Exercise inputs Block Start

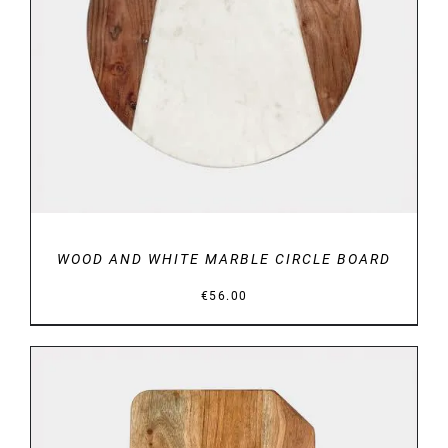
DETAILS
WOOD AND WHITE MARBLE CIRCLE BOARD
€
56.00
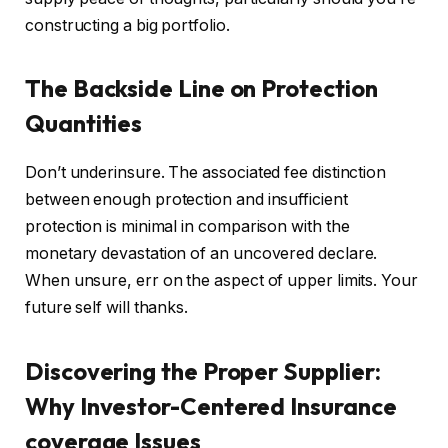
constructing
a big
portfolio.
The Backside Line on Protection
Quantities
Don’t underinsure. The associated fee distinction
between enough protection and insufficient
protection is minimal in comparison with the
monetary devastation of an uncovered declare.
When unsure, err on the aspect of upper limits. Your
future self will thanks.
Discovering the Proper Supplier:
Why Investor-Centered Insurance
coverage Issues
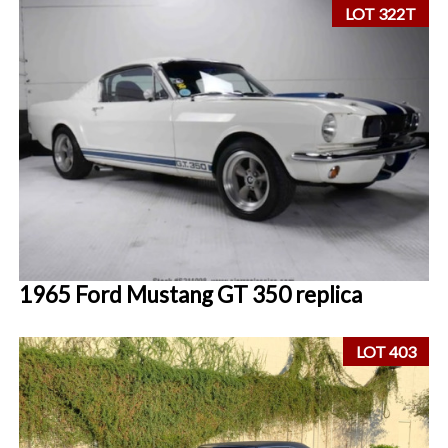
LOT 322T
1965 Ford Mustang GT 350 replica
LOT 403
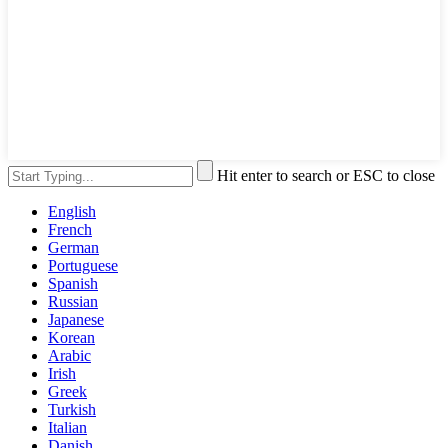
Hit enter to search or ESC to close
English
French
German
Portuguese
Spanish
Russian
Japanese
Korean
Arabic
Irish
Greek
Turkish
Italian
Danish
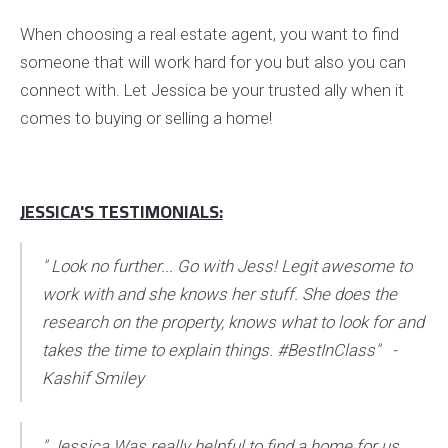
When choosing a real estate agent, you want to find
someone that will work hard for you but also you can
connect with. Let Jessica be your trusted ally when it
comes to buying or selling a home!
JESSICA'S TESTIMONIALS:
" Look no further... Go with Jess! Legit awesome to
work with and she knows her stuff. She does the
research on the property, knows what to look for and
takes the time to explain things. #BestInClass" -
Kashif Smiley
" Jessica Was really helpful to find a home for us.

Exercise inputs Block End
Exercise inputs Block Start

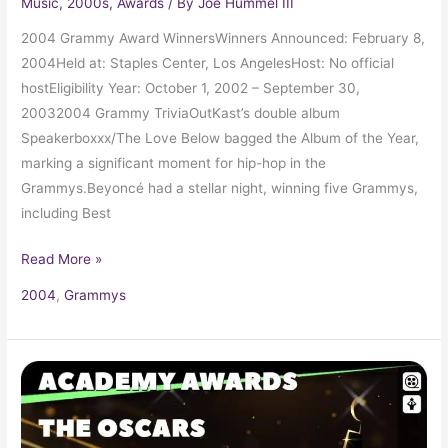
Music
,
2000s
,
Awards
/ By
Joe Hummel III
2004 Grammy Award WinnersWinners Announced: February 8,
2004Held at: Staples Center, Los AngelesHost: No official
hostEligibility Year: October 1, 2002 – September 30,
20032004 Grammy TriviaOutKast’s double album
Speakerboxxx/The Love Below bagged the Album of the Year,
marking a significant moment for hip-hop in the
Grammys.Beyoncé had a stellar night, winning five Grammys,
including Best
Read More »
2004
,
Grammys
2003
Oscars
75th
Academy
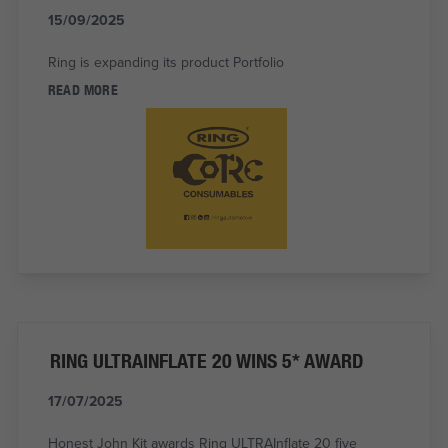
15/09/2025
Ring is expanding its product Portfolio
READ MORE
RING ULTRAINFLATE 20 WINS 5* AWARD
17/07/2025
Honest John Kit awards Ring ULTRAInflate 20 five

Exercise inputs Block End

Written task: Search the records above for "home" and copy every line that has it.

Task solution:
comes to buying or selling a home!
" Jessica Was really helpful to find a home for us.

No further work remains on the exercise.